── Records for this task

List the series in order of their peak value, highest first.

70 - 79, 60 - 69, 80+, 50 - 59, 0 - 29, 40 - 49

────
── Records for this task

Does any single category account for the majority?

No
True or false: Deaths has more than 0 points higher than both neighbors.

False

────

» What you will do:
Reproduce verbatim the lines above, from the line containing "List the series" through the line containing "70 - 79, 60", both included.

» Exercise result:
List the series in order of their peak value, highest first.

70 - 79, 60 - 69, 80+, 50 - 59, 0 - 29, 40 - 49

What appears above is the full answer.